## TASK OBJECTIVE
Answer these questions using the text below about the veterans' hike:
1. On what date did the three veterans begin thru-hiking the trail?
2. During which years did Murphy serve in the Army?
3. How many miles per day does the group usually hike?

The three vets took a break in Encampment June 13 as part of their journey along the trail. All three began thru-hiking along the CDNST on April 13 this year, and according to an estimate from Gatham, they are roughly more than 900 miles into the trail thus far.

"Today we hiked to the top of Bridger Peak, and we had about a foot of snow over our heads in many places," Gathman said. "There were six of us at the start of the trail, but the other three injured themselves and had to quit. On a trail like this or any long-distance trail, you're going to have a high attrition rate. Just because we put in our time in the military, that doesn't equate to everyone hiking a full long-distance trail because injuries and accidents happen."

The veterans began at the trail's starting point in Mexico, and will keep heading north, expecting to finish at the trail's end in Canada by mid-September. The CDNST runs through New Mexico, Colorado, Wyoming, Idaho and Montana before ending in Canada.

"The three of us have done every single mile so far, and we aim to try and do every single mile from here on out too," Gathman said. "An Army Blackhawk Pilot with us fractured his foot and had to take time off to heal, but he's hoping to catch back up with us by July 1. He wants to pick up on the trail where we are and continue on. Another guy with us had a herniated disc issue that stemmed from an issue in combat, and another had a torn meniscus in his knee that required surgery."

From 2006 to 2010, Gathman served in the Marine Corps and did two combat tours to Iraq. After completing the Appalachian Trail, he said he wanted to try his luck along the Continental Divide.

"I did the Appalachian Trail last year with the Warrior Hike, and I loved it so much I wanted to keep hiking," Gatham said. "I got the bug as soon as I hiked the Appalachian, and I realized I wanted to continue doing this. This is one of the best trails on the market so I figured I'd give it a shot, and so far so good. We haven't even hit the hard parts yet as far as I'm concerned."

Voorhis, a Marine for five years, served in Afghanistan and took tours in Southeast Asia after 9/11. He said he had also heard good things about the Continental Divide Trail.

"They call this the king of all trails, and if we haven't hit the hard parts yet, we've hit enough of it," Voorhis said. "It's pretty difficult, and I've even traveled around a bunch before this. This was a great opportunity to get out here and really give the thru-hiking thing a shot. This is my first thru-hike, and I didn't choose the Continental Divide Trail, it chose me."

Voorhis said it is easy to get lost at times during their journey along the divide.

"A lot of the trails are not completely marked yet and there isn't really a defined route, unlike the Appalachian and Pacific Crest Trails," he said. "You can't get lost on those trails, especially Appalachian, but on this one you can get misplaced a lot. I've been misplaced dozens of times so far, but you always find your way back and it always works out in the end."

Murphy served in the Army from 1984 to 1990. He said he mostly served during peace time, but dealt with the United States invasion of Panama near the end of his service.

Before attempting the CDNST, Murphy said he hiked the Pacific Crest Trail all by himself.

"I love thru-hiking, and I've done the Pacific Crest Trail on my own," he said. "I was going to do this one as a solo hike, and Sean Gobin, the director of Warrior Hikes, asked if I'd go with these guys. I jumped on it on it because I thought, 'You mean, I get to hike with a bunch of Marines?'"

Gathman said they usually hike between 20 and 30 miles per day, but hike around 10 or less miles if walking through a town that day.

Gathman added, the whole hiking experience gives them a way to prepare for life outside of the military.

"We're using this experience, adventure and journey as a way to give ourselves a little bit of a different perspective on life," he said. "We can kind of work through sights, sounds and experiences that we may have had in combat while in the Middle East and Afghanistan. This will better help us determine what we want to do next in life after those experiences, and it's a good tool to give yourself a goal to work toward. We can find some kind of solace and use nature as a tool to have some decompression time, which is what this program is all about."

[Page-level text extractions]
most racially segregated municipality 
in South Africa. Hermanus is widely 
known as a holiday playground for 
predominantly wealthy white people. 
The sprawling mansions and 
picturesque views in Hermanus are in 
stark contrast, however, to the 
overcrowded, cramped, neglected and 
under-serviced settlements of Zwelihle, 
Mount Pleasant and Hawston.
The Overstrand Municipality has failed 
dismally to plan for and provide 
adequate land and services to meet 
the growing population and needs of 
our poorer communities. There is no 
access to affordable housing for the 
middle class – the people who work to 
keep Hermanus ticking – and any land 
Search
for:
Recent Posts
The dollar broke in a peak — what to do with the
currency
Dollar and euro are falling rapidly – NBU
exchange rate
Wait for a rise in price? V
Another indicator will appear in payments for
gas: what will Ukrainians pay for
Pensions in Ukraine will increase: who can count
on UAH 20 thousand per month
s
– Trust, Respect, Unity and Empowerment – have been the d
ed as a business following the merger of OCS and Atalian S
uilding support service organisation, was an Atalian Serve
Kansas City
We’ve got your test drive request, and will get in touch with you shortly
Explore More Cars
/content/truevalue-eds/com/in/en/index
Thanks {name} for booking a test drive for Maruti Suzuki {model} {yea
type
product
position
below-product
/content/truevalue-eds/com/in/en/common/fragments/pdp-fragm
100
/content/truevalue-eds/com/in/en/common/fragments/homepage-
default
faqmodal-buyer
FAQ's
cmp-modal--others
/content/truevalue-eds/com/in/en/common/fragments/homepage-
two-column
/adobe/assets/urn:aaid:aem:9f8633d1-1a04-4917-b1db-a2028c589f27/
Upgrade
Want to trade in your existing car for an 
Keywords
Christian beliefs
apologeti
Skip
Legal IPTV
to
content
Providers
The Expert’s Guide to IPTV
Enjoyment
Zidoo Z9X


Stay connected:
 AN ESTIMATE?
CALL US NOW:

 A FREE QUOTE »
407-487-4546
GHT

## WRITTEN RESPONSE
1. April 13
2. From 1984 to 1990
3. Between 20 and 30 miles, or around 10 or fewer on days when they walk through a town